-- TEXT UNDER STUDY --
::::

The issue of sudden, instantaneous realization or gradual path as an approach to Buddhist practice has a long history in Asia, with considerable spiritual and historical consequence. Although the context and specific concerns around this subject were no doubt culturally and spiritually different in ancient Tibet and China, the same dynamic presents itself today, as Buddhism adapts in the West. In particular, many are enamored by or are marketing the possibility of a “quick path”, “enlightenment without effort”, or “instantaneous realization”. Combined with modern Western proclivities toward “the quick fix”, convenience, expediency, and ease, traditional expressions and teachings from Zen, mahamudra and dzogchen can be fraught with misinterpretation and appropriation.
Or on the other hand, to some a gradual approach to the path might suggest a pious, plodding, ritualized and moralistic (dharmic-correctness) approach to buddhist practice, as though somber puritanical religiosity had been morphed into Buddhist practice, accompanied by a fascination with culturally Tibetan/Chinese/Japanese, etc., forms of religious practice. As the following two books demonstrate, it is easy to misread the meanings of both gradual and instantaneous, to side with one or the other, and to assume a firm distinction between the two.
In approaching this issue, a review of two books is engaged:
The Emanated Scripture of Manjushri: Shabkar’s Essential Meditation Instructions, by Shakbar Tsogdruk Rangdrol, translated by Sean Price (Tsadra Foundation and Snow Lion Publications, 2018), and Tibetan Zen: Discovering a Lost Tradition, by Sam van Schaik Snow Lion Publications, 2015).
In many ways the two books being reviewed in tandem here are vastly different in character, idiom, and approach. One might assume that each attracts a very different readership as well. Yet each in its own way provides a valuable approach to this seminal issue of gradual and instantaneous enlightenment in Tibetan Buddhism and in both Chinese and Tibetan Zen. This question is pertinent to Buddhist practice altogether. It can influence how one engages in practice over a lifetime (which is not necessarily so instantaneous!)
The Emanated Scripture of Manjushri: Shabkar’s Essential Meditation Instructions, translated by Sean Price / Gelong Tenzin Jamchen, is a work by a renowned accomplished yogi regarded as a rebirth of Milarepa, Shabkar Tsogdruk Rangdrol (1781-1851 CE). Shabkar is best known for his brilliant songs of spiritual realization and instruction, and his consummate repertoire of songs, writings and teachings (current tally, 180 works), most of which arose spontaneously in his mind and voice in the midst of years of retreat. What enabled such effulgent and abundant eloquence, as suggested by Erik Pema Kunsang in his introduction to The Flight of the Garuda, was ”a result of the attainment of realization and ‘untying the knot of the throat chakra.’” 1
Shabkar’s work is translated by a dedicated Buddhist practitioner and monastic, Sean Price / Gelong Tenzin Jamchen, who lives firmly within the tradition and practice of that which he is translating. He walks his talk.

::::

-- SOURCE DATA --
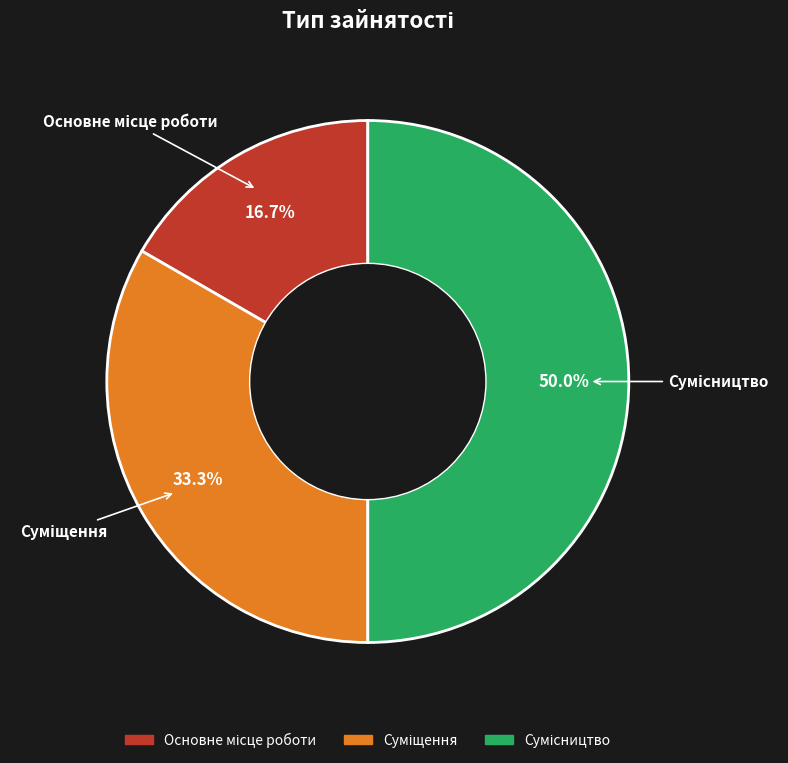

How many segments does this pie chart have?

3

::::

-- EXERCISES --
1. Rewrite the paragraph of the book review beginning "In many ways the two books" as a short list that keeps its main facts.
2. Copy the book review word for word from "In approaching this" up to and including "necessarily so instantaneous!)".

-- RESULTS BY TASK --
1.
- The two books differ greatly in character, idiom and approach, and probably attract very different readers.
- Each still offers a valuable approach to the question of gradual versus instantaneous enlightenment in Tibetan Buddhism and in Chinese and Tibetan Zen.
- That question matters for Buddhist practice as a whole and can shape how a person practices over a lifetime.

2.
In approaching this issue, a review of two books is engaged:
The Emanated Scripture of Manjushri: Shabkar’s Essential Meditation Instructions, by Shakbar Tsogdruk Rangdrol, translated by Sean Price (Tsadra Foundation and Snow Lion Publications, 2018), and Tibetan Zen: Discovering a Lost Tradition, by Sam van Schaik Snow Lion Publications, 2015).
In many ways the two books being reviewed in tandem here are vastly different in character, idiom, and approach. One might assume that each attracts a very different readership as well. Yet each in its own way provides a valuable approach to this seminal issue of gradual and instantaneous enlightenment in Tibetan Buddhism and in both Chinese and Tibetan Zen. This question is pertinent to Buddhist practice altogether. It can influence how one engages in practice over a lifetime (which is not necessarily so instantaneous!)